Lewistown is a small village in South Wales. It lies between Ogmore Vale and Blackmill in the valley of the River Ogmore. It developed to service the local coal mines which have all now closed and it has become largely a commuter village for Bridgend and Maesteg.
Strung out along the A4061 on the narrow floor of the upper Ogmore valley, Lewistown forms a continuous ribbon with the adjacent hamlets of Pant-yr-Awel and Glynogwr; the 2021 census classes them as a single built-up area with 790 usual residents, making it one of the smallest settlements in Bridgend County Borough.

The village sits roughly 10 km north of Bridgend and 5 km south of Ogmore Vale, its modest grid of terraced streets backed against the steep, afforested slopes of Mynydd yr Aber. Although the original nineteenth-century housing stock has been infilled by post-war bungalows and suburban cul-de-sacs, Lewistown retains a distinct valley-floor character: one main spine road, a cluster of convenience shops around the former post office, and bus links that feed commuters southwards to Bridgend and eastwards over the mountain to the Llynfi Valley.
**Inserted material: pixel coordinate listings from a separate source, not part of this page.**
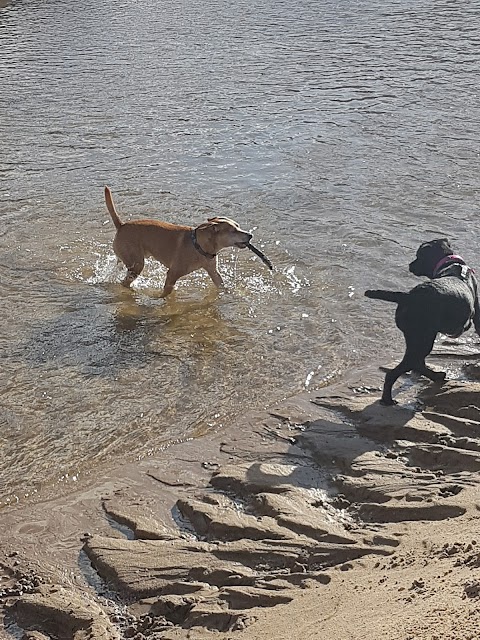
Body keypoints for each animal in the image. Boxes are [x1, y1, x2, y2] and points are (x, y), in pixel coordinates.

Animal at [103, 185, 253, 296]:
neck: (199, 246)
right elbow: (165, 293)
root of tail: (121, 225)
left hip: (127, 258)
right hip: (137, 264)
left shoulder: (213, 271)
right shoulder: (172, 274)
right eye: (233, 231)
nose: (250, 235)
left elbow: (221, 285)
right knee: (125, 282)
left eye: (238, 226)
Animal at [366, 240, 478, 404]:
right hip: (423, 339)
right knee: (399, 370)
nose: (410, 265)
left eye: (419, 256)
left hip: (417, 338)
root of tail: (408, 297)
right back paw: (388, 400)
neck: (450, 264)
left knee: (417, 363)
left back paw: (437, 376)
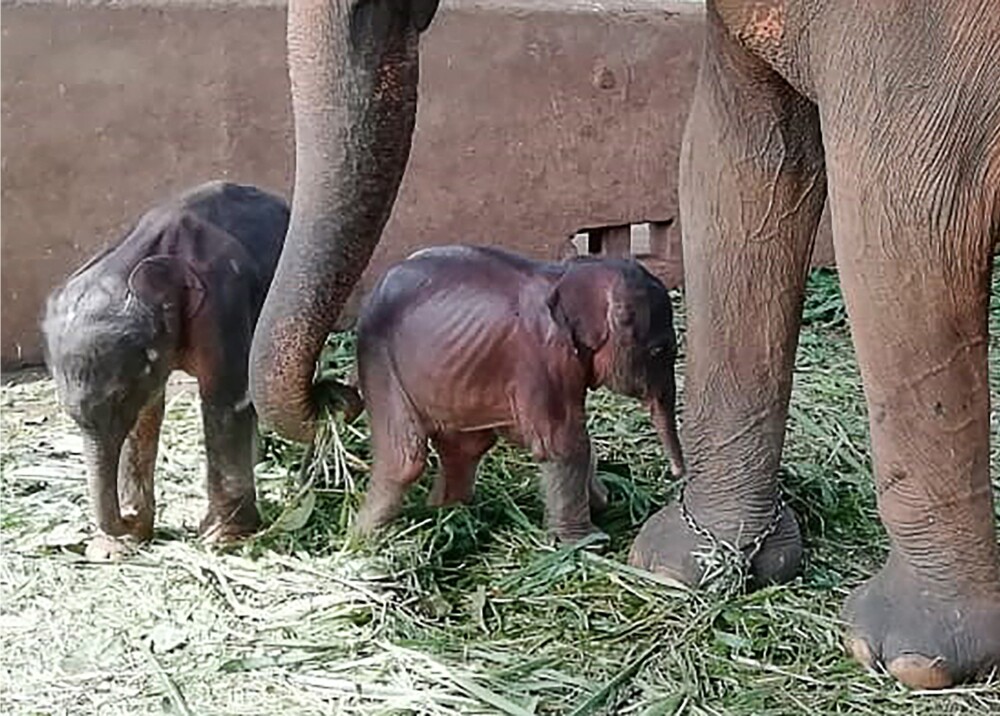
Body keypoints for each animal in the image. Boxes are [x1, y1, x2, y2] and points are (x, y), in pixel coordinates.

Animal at [44, 179, 292, 560]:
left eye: (120, 396)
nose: (126, 518)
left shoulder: (223, 302)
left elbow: (224, 397)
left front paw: (223, 540)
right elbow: (146, 414)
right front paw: (120, 547)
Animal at [352, 245, 688, 544]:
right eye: (660, 350)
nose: (677, 474)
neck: (571, 274)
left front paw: (602, 501)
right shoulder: (541, 359)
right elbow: (561, 442)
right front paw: (587, 541)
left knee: (466, 447)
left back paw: (449, 514)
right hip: (380, 361)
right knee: (405, 459)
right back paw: (365, 538)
A string of short footpaths climbs from the high street onto forestry tracks, while National Cycle Network Route 883 running along the disused Ogmore Valley Railway beside the River Ogmore.
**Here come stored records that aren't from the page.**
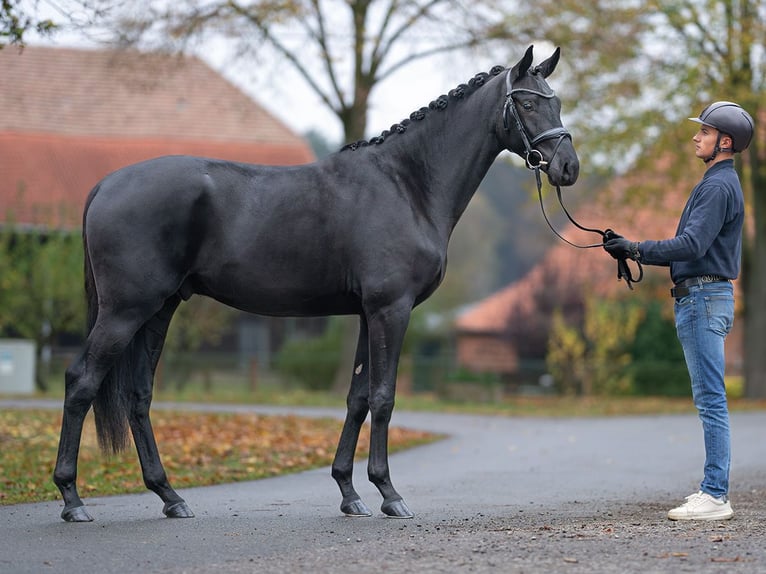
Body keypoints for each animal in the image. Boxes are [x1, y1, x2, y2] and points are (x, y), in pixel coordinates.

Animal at [54, 46, 580, 520]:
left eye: (555, 101)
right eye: (527, 103)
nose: (568, 168)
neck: (405, 184)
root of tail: (106, 185)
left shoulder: (369, 314)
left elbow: (357, 398)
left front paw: (349, 492)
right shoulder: (391, 309)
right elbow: (384, 397)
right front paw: (389, 494)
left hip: (159, 310)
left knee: (138, 396)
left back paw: (170, 496)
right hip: (125, 311)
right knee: (82, 382)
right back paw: (72, 498)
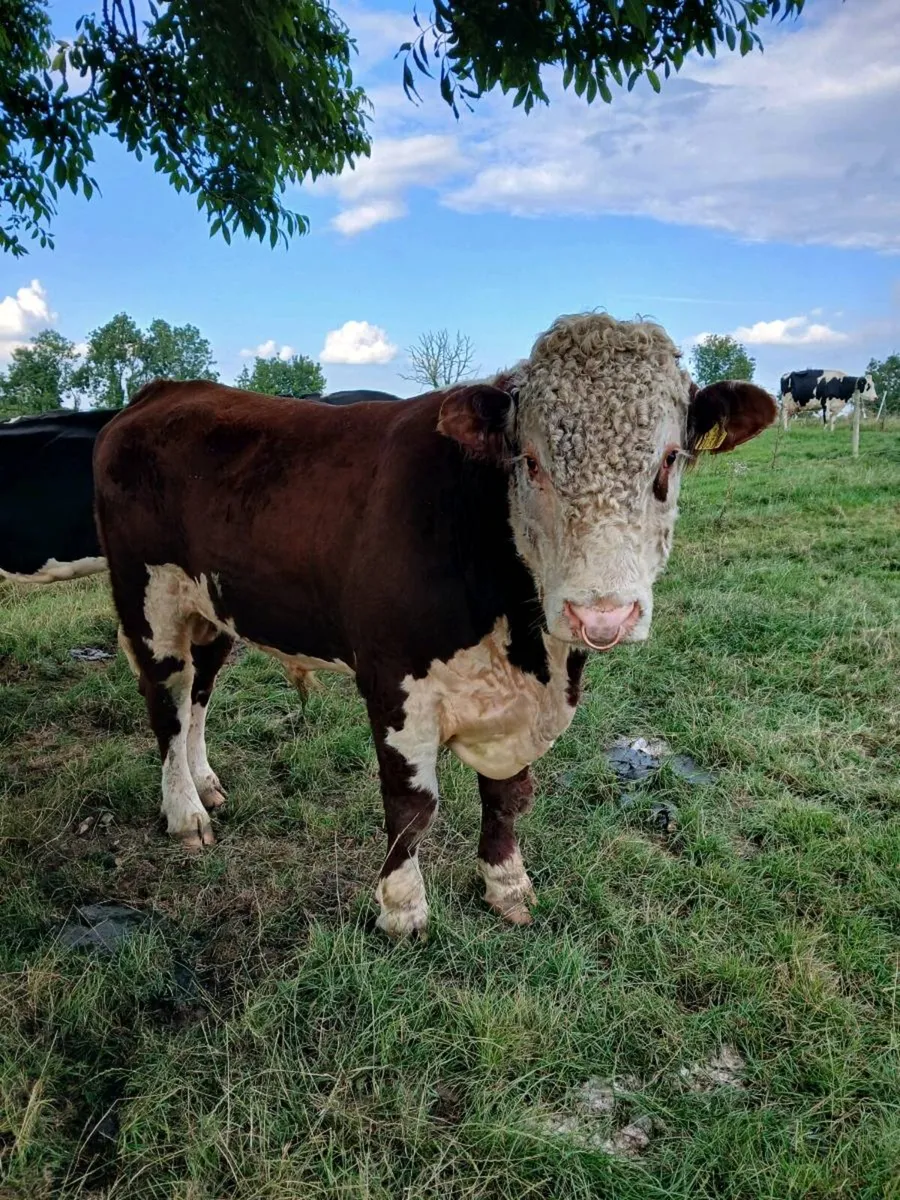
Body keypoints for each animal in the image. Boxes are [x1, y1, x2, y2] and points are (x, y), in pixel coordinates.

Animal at [93, 313, 776, 937]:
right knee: (168, 701)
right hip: (149, 601)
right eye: (530, 462)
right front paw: (402, 909)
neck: (528, 652)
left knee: (199, 693)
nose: (601, 613)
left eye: (669, 458)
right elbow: (411, 805)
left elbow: (505, 796)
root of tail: (163, 391)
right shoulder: (393, 680)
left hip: (213, 609)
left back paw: (205, 783)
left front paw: (506, 884)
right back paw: (184, 811)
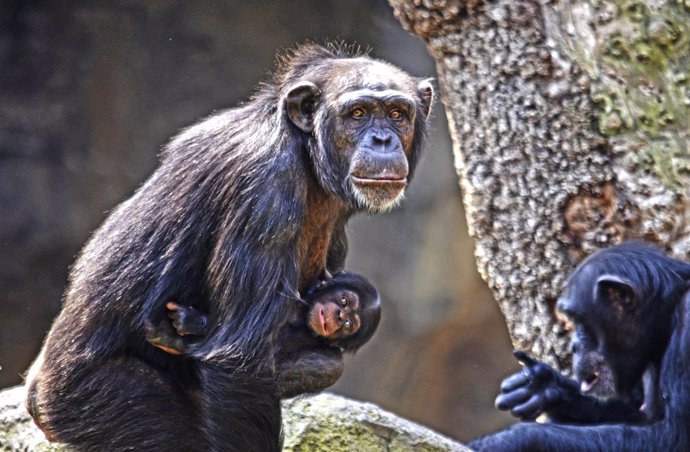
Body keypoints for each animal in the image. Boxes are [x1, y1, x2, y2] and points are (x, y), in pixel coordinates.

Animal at [468, 244, 690, 452]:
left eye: (578, 319)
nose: (574, 345)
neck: (663, 315)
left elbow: (673, 438)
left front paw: (504, 441)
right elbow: (637, 413)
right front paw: (543, 386)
The settlement owes its existence to coal. Penllwyngwent Colliery—driven from the valley side immediately north-east of the present village in 1905—employed several hundred men and stimulated a wave of house-building that merged earlier wayside farms into a coherent industrial village. At its peak in the 1920s the pit produced high-quality steam coal from the Two-Feet-Nine and Lower New seams; wagons were dispatched south via the Ogmore Valley Railway, which added a rudimentary wooden platform, Lewistown Halt, during the Second World War to serve shift workers. When the National Coal Board closed Penllwyngwent on 28 February 1969 most miners transferred to the Wyndham/Western complex farther up-valley, and the railway had already shut. The colliery site has since been cleared for a small industrial estate, and—with coal gone—Lewistown has become a dormitory for Bridgend, Maesteg and, via the M4, Cardiff; yet its tightly packed terraces and mountainside outlook still evoke the self-contained colliery community that once powered this corner of the South Wales coalfield.